===== Document source =====

Homélie du cardinal André Vingt-Trois - Messe à St François de Sales pour le Centenaire de l’église – 28e dimanche du Temps Ordinaire – Année C

Dimanche 13 octobre 2013 - Saint-François de Sales (Paris XVIIe)

L’anniversaire d’une paroisse est une occasion d’action de grâce et d’une reprise de conscience des richesses que nous avons reçues et qu’il nous incombe de transmettre et de partager. Ces richesses reçues sont appelées à devenir le bien de tous.

 2 R 5, 14-17 ; Ps 97, 1-4a.6b ; 2 Tm 2, 8-13 ; Lc 17, 11-19

Frères et Sœurs,

Le message des lectures que nous venons d’entendre vise à nous faire prendre conscience que, peut-être, la richesse dont nous bénéficions est mieux reconnue par ceux qui ne la connaissent pas encore que par ceux qui en ont héritée. C’est ainsi que le prophète Élisée est sollicité par un Syrien, païen certainement, pour être guéri de sa lèpre. C’est ainsi que, des dix lépreux guéris par Jésus, un seul, un Samaritain, un étranger comme nous dit l’Évangile, est revenu pour lui rendre grâce. Ce n’est pas beaucoup ! Un seul est revenu et il était de ceux qui auraient pu ne pas comprendre, ne pas savoir, ne pas reconnaître d’où lui était venu le salut.

===== Enregistrements de données =====

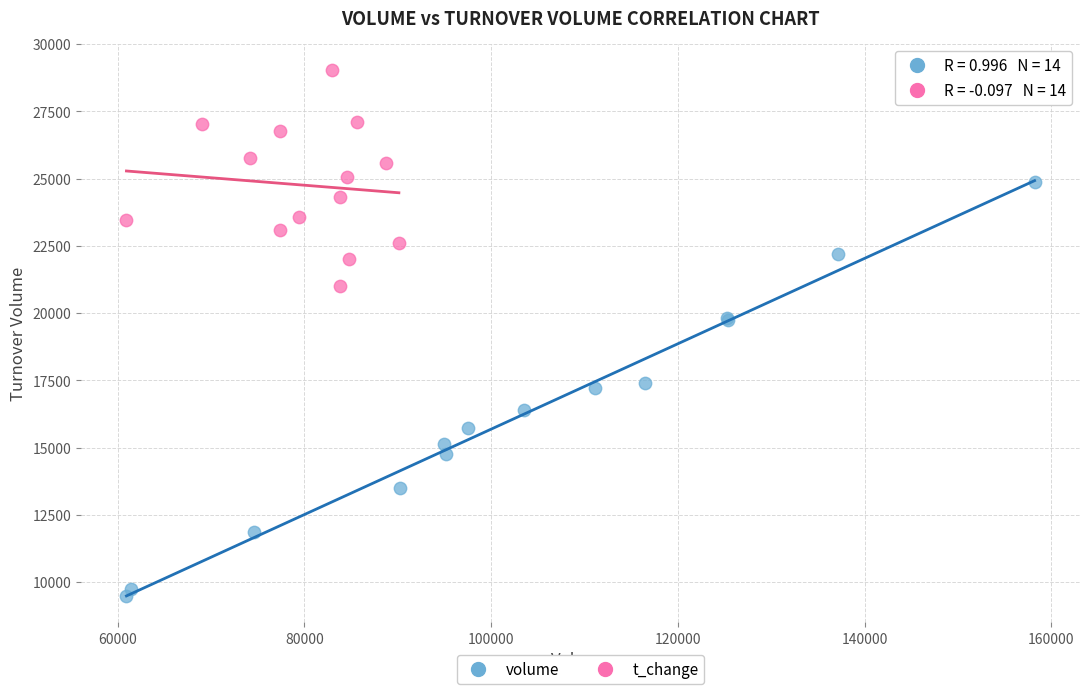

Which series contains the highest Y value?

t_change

=====
===== Enregistrements de données =====

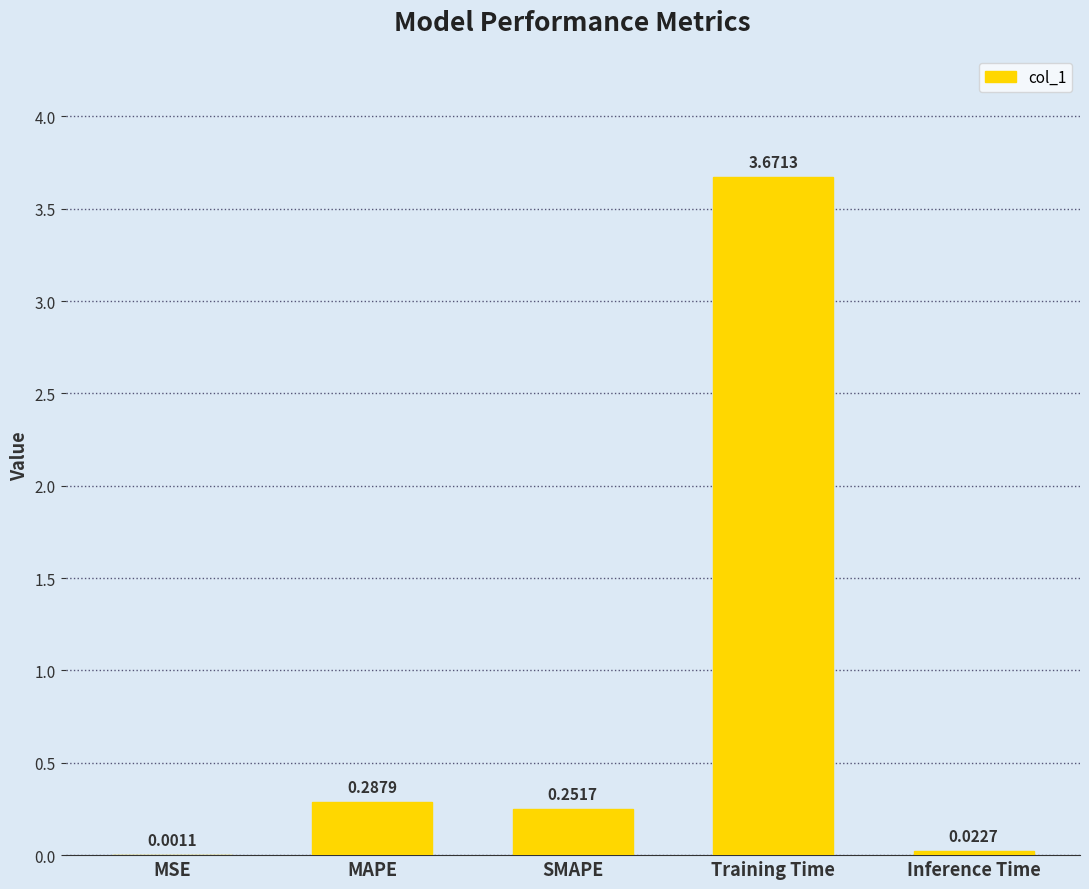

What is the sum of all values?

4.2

=====

◆ Liste des tâches
(a) Relevez toutes les références bibliques des lectures indiquées dans l'homélie.
(b) D'après l'homélie, combien des dix lépreux guéris par Jésus sont revenus lui rendre grâce ?
(c) Résumez plus brièvement le paragraphe de l'homélie qui commence par « Le message des lectures », en gardant ses faits principaux.
Les enregistrements proviennent d'une autre source que l'homélie.

◆ Liste des réponses
(a) 2 R 5, 14-17 ; Ps 97, 1-4a.6b ; 2 Tm 2, 8-13 ; Lc 17, 11-19

(b) Un seul, un Samaritain.

(c) Les lectures montrent que la richesse dont nous bénéficions est peut-être mieux reconnue par ceux qui ne la connaissent pas encore que par ceux qui en ont hérité. Ainsi, un Syrien, certainement païen, demande au prophète Élisée de le guérir de sa lèpre. Des dix lépreux guéris par Jésus, seul un Samaritain, un étranger, revient lui rendre grâce, alors qu'il aurait pu ne pas reconnaître d'où lui venait le salut.